На несколько секунд он растерялся. Он что, потерял телефон? Широкая счастливая улыбка осветила его лицо. Она звонила ему, но он не ответил. Ей просто понадобилось куда-то уйти. Может быть, ее дурацкая подруга
Максим проверил все карманы еще раз, потом спустился в гараж и перерыл все в машине. Телефона не было. Какая глупость! Театр абсурда. И тут он вдруг расхохотался. Ведь он даже телефона Арины не помнит. Какой-то там длиннющий номер. У него в аппарате она была записана как Белоснежка.
Она скоро вернется, и все встанет на свои места.
Максим прошел по квартире и прошерстил все вещи более внимательным взглядом. Арина была здесь. Она сбросила туфли на шпильке – о, это понятно. Она так ненавидит каблуки. Значит, она переобулась. Но не в кеды. Гхм. И платья он тоже не нашел. Ушла в платье с открытой спиной? Спешила?
Возможно. Но куда?
И забрала все наличные. Максим замер около письменного стола, изумленно разглядывая стерильно чистый ящик, в котором он держал купюры. Только железная мелочь и осталась. Господи, зачем? Сколько там было денег? Копейки. Да у нее на карточке доступ к суммам в сто раз большим. Причем безо всяких ограничений или паролей. О чем он! Одно кольцо на ее пальце стоило в сто раз больше, чем в ящике было денег.

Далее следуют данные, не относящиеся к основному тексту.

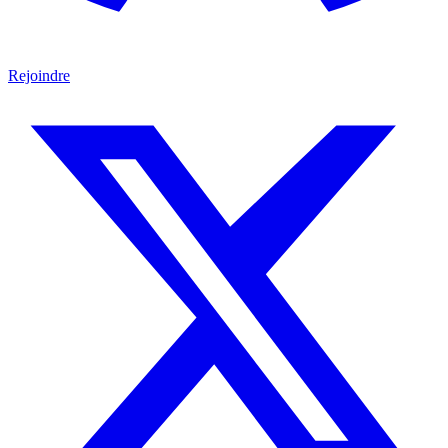
Rejoindre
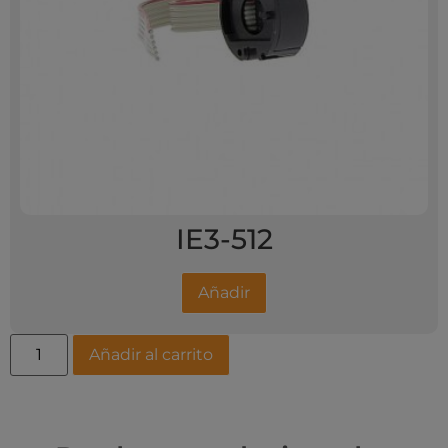
IE3-512
Añadir
Añadir al carrito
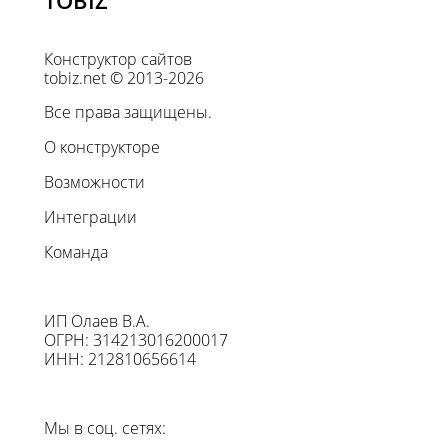
TOBIZ
Конструктор сайтов
tobiz.net © 2013-2026
Все права защищены.
О конструкторе
Возможности
Интеграции
Команда
ИП Олаев В.А.
ОГРН: 314213016200017
ИНН: 212810656614
Мы в соц. сетях:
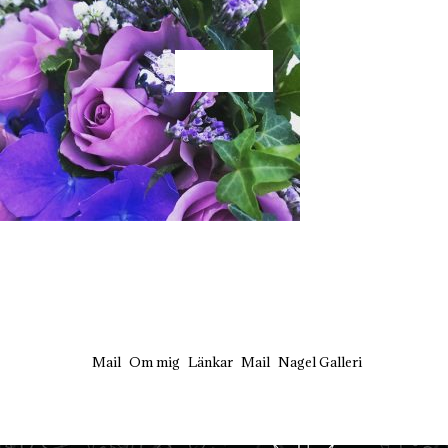
KÄRLEK
Mail
Om mig
Länkar
Mail
Nagel Galleri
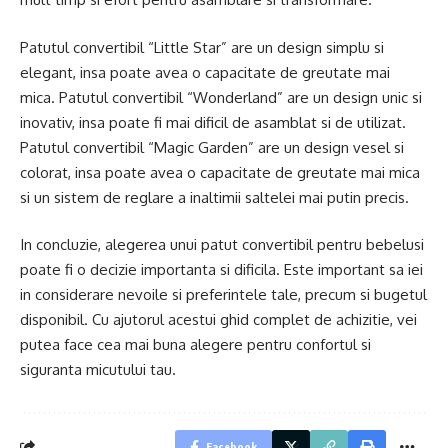
Patutul convertibil “Little Star” are un design simplu si
elegant, insa poate avea o capacitate de greutate mai
mica. Patutul convertibil “Wonderland” are un design unic si
inovativ, insa poate fi mai dificil de asamblat si de utilizat.
Patutul convertibil “Magic Garden” are un design vesel si
colorat, insa poate avea o capacitate de greutate mai mica
si un sistem de reglare a inaltimii saltelei mai putin precis.
In concluzie, alegerea unui patut convertibil pentru bebelusi
poate fi o decizie importanta si dificila. Este important sa iei
in considerare nevoile si preferintele tale, precum si bugetul
disponibil. Cu ajutorul acestui ghid complet de achizitie, vei
putea face cea mai buna alegere pentru confortul si
siguranta micutului tau.
Facebook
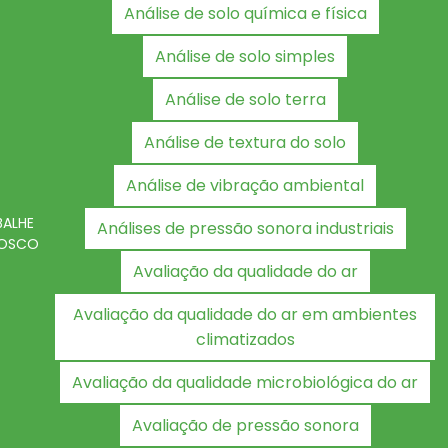
Análise de solo química e física
Análise de solo simples
Análise de solo terra
Análise de textura do solo
Análise de vibração ambiental
BALHE
Análises de pressão sonora industriais
OSCO
Avaliação da qualidade do ar
Avaliação da qualidade do ar em ambientes
climatizados
Avaliação da qualidade microbiológica do ar
Avaliação de pressão sonora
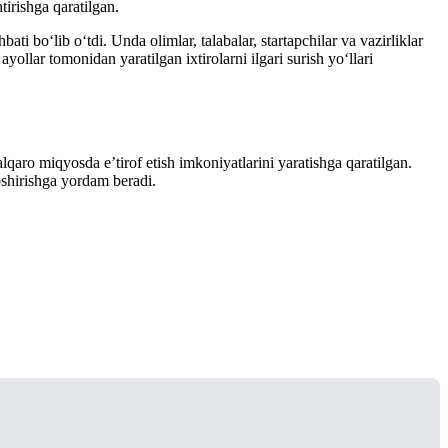
tirishga qaratilgan.
i bo‘lib o‘tdi. Unda olimlar, talabalar, startapchilar va vazirliklar
ayollar tomonidan yaratilgan ixtirolarni ilgari surish yo‘llari
alqaro miqyosda e’tirof etish imkoniyatlarini yaratishga qaratilgan.
oshirishga yordam beradi.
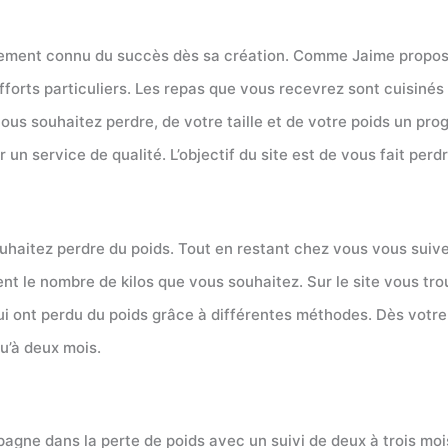
dement connu du succès dès sa création. Comme Jaime propose
forts particuliers. Les repas que vous recevrez sont cuisinés
ous souhaitez perdre, de votre taille et de votre poids un pr
 un service de qualité. L’objectif du site est de vous fait perdr
souhaitez perdre du poids. Tout en restant chez vous vous sui
t le nombre de kilos que vous souhaitez. Sur le site vous tro
 ont perdu du poids grâce à différentes méthodes. Dès votre 
u’à deux mois.
gne dans la perte de poids avec un suivi de deux à trois mois.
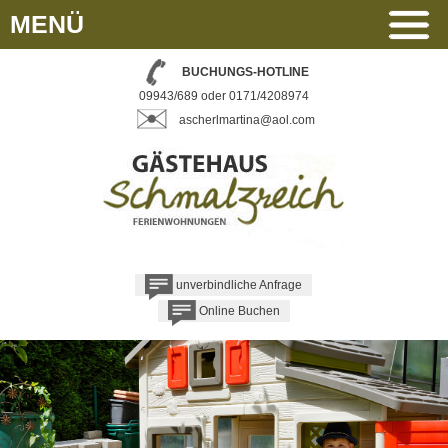
MENÜ
BUCHUNGS-HOTLINE
09943/689 oder 0171/4208974
ascherlmartina@aol.com
unverbindliche Anfrage
Online Buchen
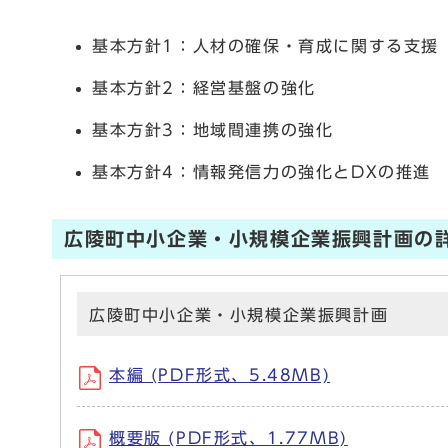
基本方針1：人材の確保・育成に関する支援
基本方針2：経営基盤の強化
基本方針3：地域間連携の強化
基本方針4：情報発信力の強化とDXの推進
広陵町中小企業・小規模企業振興計画の
広陵町中小企業・小規模企業振興計画
本編 (PDF形式、5.48MB)
概要版 (PDF形式、1.77MB)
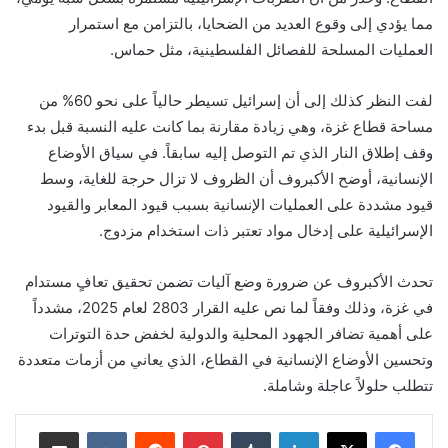
مما يؤدي إلى وقوع العديد من الضحايا، بالتزامن مع استمرار
العمليات المسلحة للفصائل الفلسطينية، مثل حماس.
لفت النظر كذلك إلى أن إسرائيل تسيطر حالياً على نحو 60% من
مساحة قطاع غزة، وهي زيادة مقارنة بما كانت عليه النسبة قبل بدء
وقف إطلاق النار الذي تم التوصل إليه سابقاً. في سياق الأوضاع
الإنسانية، أوضح الأكبروف أن الظروف لا تزال حرجة للغاية، وسط
قيود مشددة على العمليات الإنسانية بسبب قيود المعابر والقيود
الإسرائيلية على إدخال مواد تعتبر ذات استخدام مزدوج.
تحدث الأكبروف عن ضرورة وضع آليات تضمن تحقيق تعافٍ مستدام
في غزة، وذلك وفقاً لما نص عليه القرار 2803 لعام 2025، مشدداً
على أهمية تضافر الجهود المحلية والدولية لخفض حدة التوترات
وتحسين الأوضاع الإنسانية في القطاع، الذي يعاني من أزمات متعددة
تتطلب حلولاً عاجلة وشاملة.
لينكدإن
بينتيريست
مشاركة عبر البريد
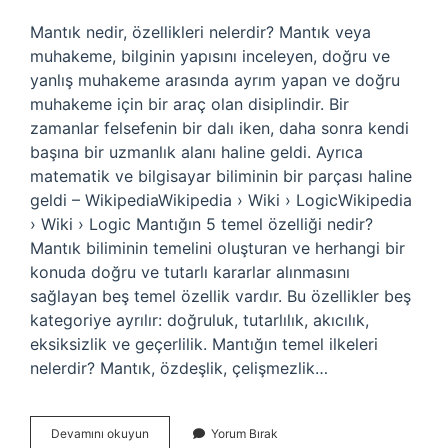
Mantık nedir, özellikleri nelerdir? Mantık veya
muhakeme, bilginin yapısını inceleyen, doğru ve
yanlış muhakeme arasında ayrım yapan ve doğru
muhakeme için bir araç olan disiplindir. Bir
zamanlar felsefenin bir dalı iken, daha sonra kendi
başına bir uzmanlık alanı haline geldi. Ayrıca
matematik ve bilgisayar biliminin bir parçası haline
geldi – WikipediaWikipedia › Wiki › LogicWikipedia
› Wiki › Logic Mantığın 5 temel özelliği nedir?
Mantık biliminin temelini oluşturan ve herhangi bir
konuda doğru ve tutarlı kararlar alınmasını
sağlayan beş temel özellik vardır. Bu özellikler beş
kategoriye ayrılır: doğruluk, tutarlılık, akıcılık,
eksiksizlik ve geçerlilik. Mantığın temel ilkeleri
nelerdir? Mantık, özdeşlik, çelişmezlik…
Mantığın
Devamını okuyun
Yorum Bırak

Она не хотела светить карточку? Что за ерунда? Максим почувствовал вдруг, как будто он попал в один из своих снов, и снова это пугающее чувство, будто он не может пошевелиться и что чудовище где-то поблизости. Она не ушла. Что-то случилось. Что-то изменилось буквально сразу после того, как он сделал ей предложение. Может быть, даже до того, как он его сделал. Она была такой тихой, такой потерянной в тот день. Он думал, это от неожиданности. Думал, она так потрясена из-за их любви и что ее слезы – это слезы счастья. Что, если она была потрясена из-за чего-то другого? И слезы были пролиты из-за чего-то другого. Чего-то, что напугало ее.
Максим опять огляделся. Ему нужно связаться с нею как можно быстрее. Черт, как он мог потерять телефон?! Он посмотрел на часы. Первый час. Если бы она просто ушла в магазин или в аптеку, она бы уже давно вернулась. Да и не пошла бы она – ни в магазин, ни в аптеку.
Его отец. Он может стоять за всем этим.
Максим бросился к своему портфелю и достал ноутбук. Всегда, когда в жизни Максима случалось что-то плохое, за этим стоял его отец. Но сейчас все это было совершенно неважно. Нужно что-то предпринять. Нужно позвонить… Кому же он может позвонить? Ричарду. Конечно, у Ричарда есть телефон Белоснежки. Максим загрузил ноутбук и открыл скайп, в котором у него были продублированы почти все контакты.
Ричарда Квинси нет в Сети. Черт!
Он попробовал набрать телефон Клариссы, но она тоже не отвечала. Максим в задумчивости смотрел на ярлык, показывающий, что Аркадий в Сети. Позвонить ему? Но у него все равно нет телефона Белоснежки, а кроме того, он может тут же побежать и доложить обо всем отцу. Нельзя забывать, кто такой Аркадий и чьи интересы он представляет. Хотя всю жизнь, сколько Максим себя помнил, Аркадий был рядом, и по большому счету он был куда ближе ему, чем родной отец. Все равно. Он не поймет. Максим вспомнил, каким удивленным взглядом смотрел на него Аркадий тогда, в Берлине.